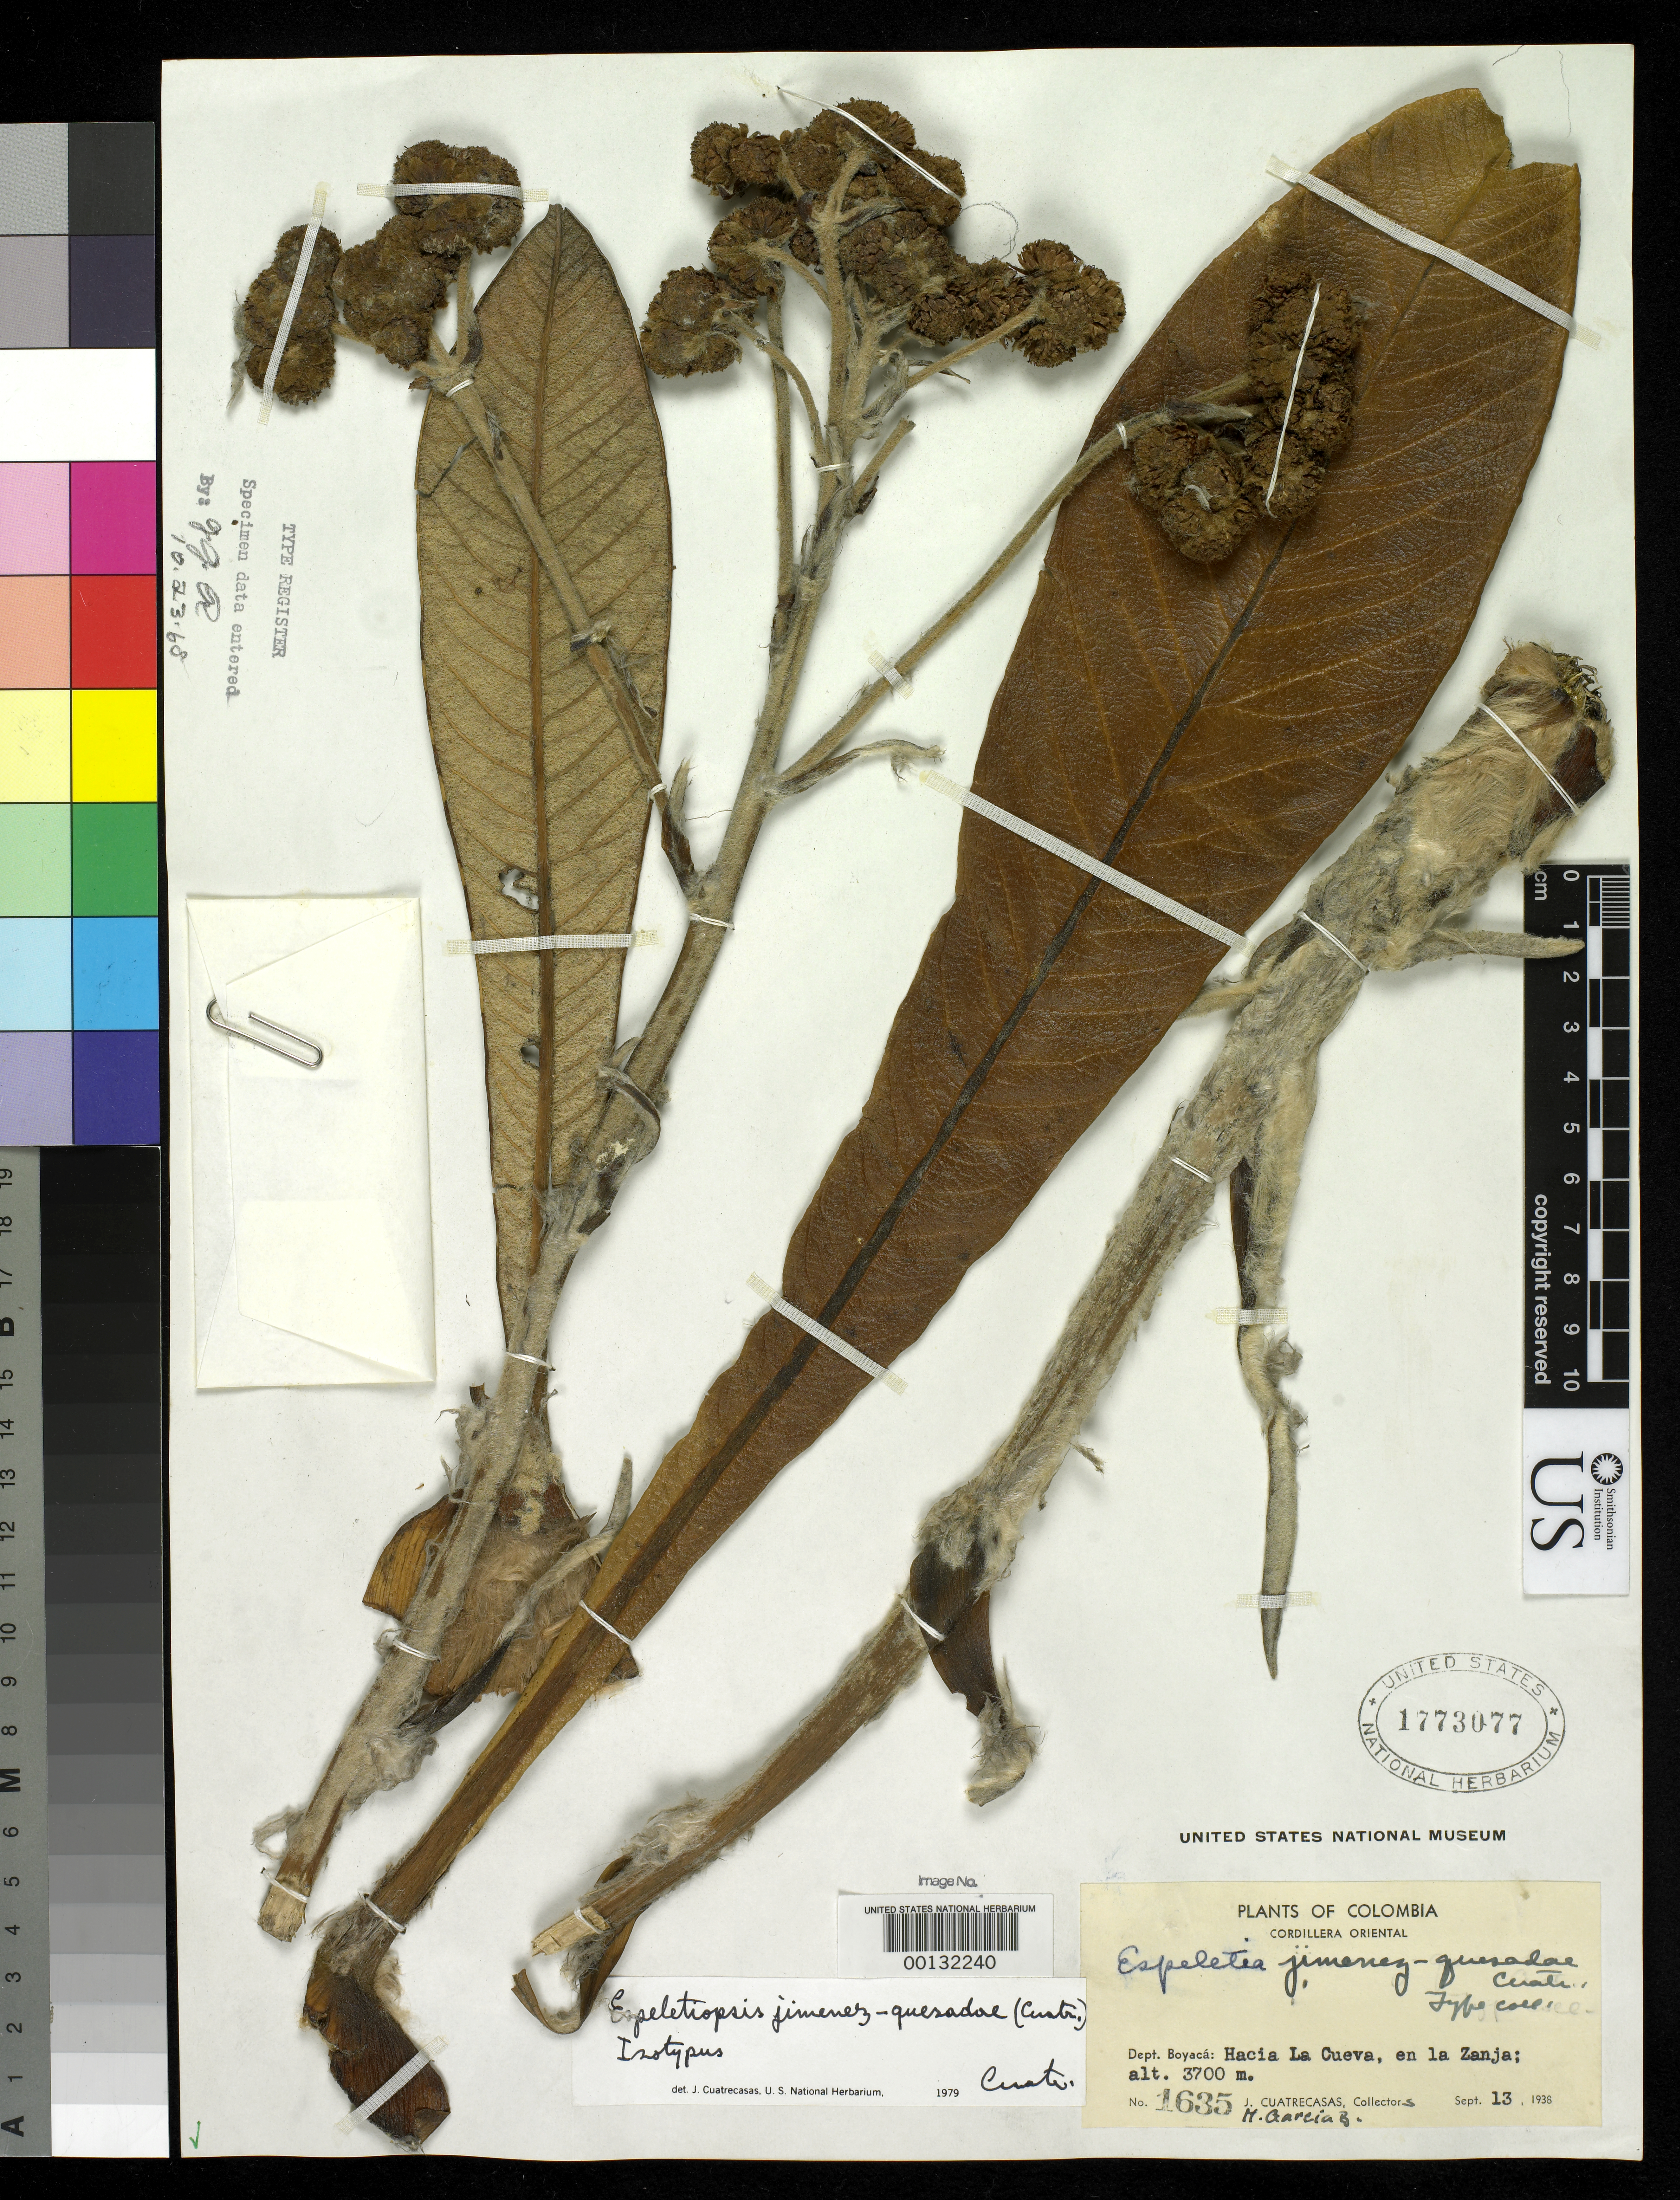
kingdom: Plantae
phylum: Tracheophyta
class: Magnoliopsida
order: Asterales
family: Asteraceae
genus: Espeletia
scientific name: Espeletia jimenez-quesadae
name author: Cuatrec.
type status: Isotype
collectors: J. Cuatrecasas & H. García Barriga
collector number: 1635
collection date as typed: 13 Sep 1938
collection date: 1938-09-13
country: Colombia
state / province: Boyacá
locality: Cordillera Oriental, Hacia La Cueva en La Zanja. [Cordillera Oriental, ttowards La Cueva (the cave?) in La Zanja.]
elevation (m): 3700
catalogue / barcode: US 1773077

Aim of the task: Can you print every row above word for word, leaving the picture out?

Exercise output:
kingdom: Plantae
phylum: Tracheophyta
class: Magnoliopsida
order: Asterales
family: Asteraceae
genus: Espeletia
scientific name: Espeletia jimenez-quesadae
name author: Cuatrec.
type status: Isotype
collectors: J. Cuatrecasas & H. García Barriga
collector number: 1635
collection date as typed: 13 Sep 1938
collection date: 1938-09-13
country: Colombia
state / province: Boyacá
locality: Cordillera Oriental, Hacia La Cueva en La Zanja. [Cordillera Oriental, ttowards La Cueva (the cave?) in La Zanja.]
elevation (m): 3700
catalogue / barcode: US 1773077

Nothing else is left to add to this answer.